Metropolitan News-Enterprise

 

Tuesday, March 16, 2010

 

Page 3

 

Three Courthouse Construction Projects Receive Funding

 

By a MetNews Staff Writer

 

Three more courthouse construction projects financed by Senate Bill 1407 received initial funding authorization yesterday by the State Public Works Board.

The board’s approval marks the official start of the projects to build a new Santa Barbara criminal courthouse, renovate 25 courtrooms in Fresno County, and expand and renovate the Willows courthouse in Glenn County.

Authored by Sen. Don Perata, D-Oakland, and signed into law in 2008, SB 1407 is supposed to provide a $5 billion lease-revenue bond financed entirely through increases in court-related fines and fees for 41 projects identified by the Judicial Council as being in “immediate and critical need” of completion, making them among the highest priority capital-outlay projects for California’s judicial branch, a spokesperson for the Administrative Office of the Courts explained.

Construction on the first 15 projects began last July and another 11 projects were authorized in December. The spokesperson said the AOC plans to request funding for the remaining SB 1407 projects by this summer.

Los Angeles Superior Court Presiding Judge Charles “Tim” McCoy has repeatedly called on the AOC to divert funding from SB 1407 in order to preserve court operations.

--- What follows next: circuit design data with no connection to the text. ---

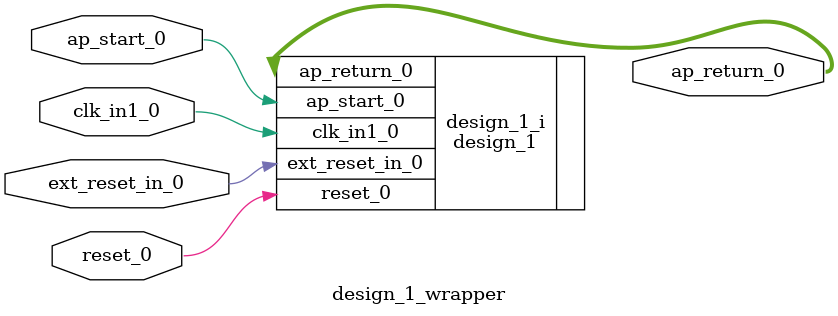
<source format=v>
`timescale 1 ps / 1 ps

module design_1_wrapper
   (ap_return_0,
    ap_start_0,
    clk_in1_0,
    ext_reset_in_0,
    reset_0);
  output [31:0]ap_return_0;
  input ap_start_0;
  input clk_in1_0;
  input ext_reset_in_0;
  input reset_0;

  wire [31:0]ap_return_0;
  wire ap_start_0;
  wire clk_in1_0;
  wire ext_reset_in_0;
  wire reset_0;

  design_1 design_1_i
       (.ap_return_0(ap_return_0),
        .ap_start_0(ap_start_0),
        .clk_in1_0(clk_in1_0),
        .ext_reset_in_0(ext_reset_in_0),
        .reset_0(reset_0));
endmodule

</source>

Faced with a $79.3 million deficit for the fiscal year that began last July that is expected to grow to $140 million for the next fiscal year and remain at that level for the foreseeable future, the Superior Court is preparing to lay off 329 employees on April 1 and shutter several courtrooms.

However Chief Justice Ronald M. George issued a statement supporting the continued courthouse construction yesterday, in which he called courthouses “as vital a part of California’s infrastructure as bridges, highways, and water systems,” and insisted that “[i]t is time to adequately fund this fundamental component of the infrastructure of our democracy” since “[p]ublic safety and the interests of 38 million Californians require it.”

The AOC spokesperson also stated that the projects “offer valuable economic stimulus in local communities” with the three most recently approved projects creating more than 6,000 direct and indirect jobs as they progress through design, construction and completion.

Expediting the courthouse construction also “enables the AOC to take advantage of a unique window of opportunity—afforded by the current recession—for reduced pricing on land, design, and construction,” she added.

To initiate each project, the AOC must seek funding authorization from the Joint Legislative Budget Committee of the State Legislature as well as the Public Works Board. This first authorization enables the AOC to proceed with site selection and acquisition, environmental review and preliminary plans.

Courthouse construction projects typically take approximately five years from start to finish, the spokesperson said.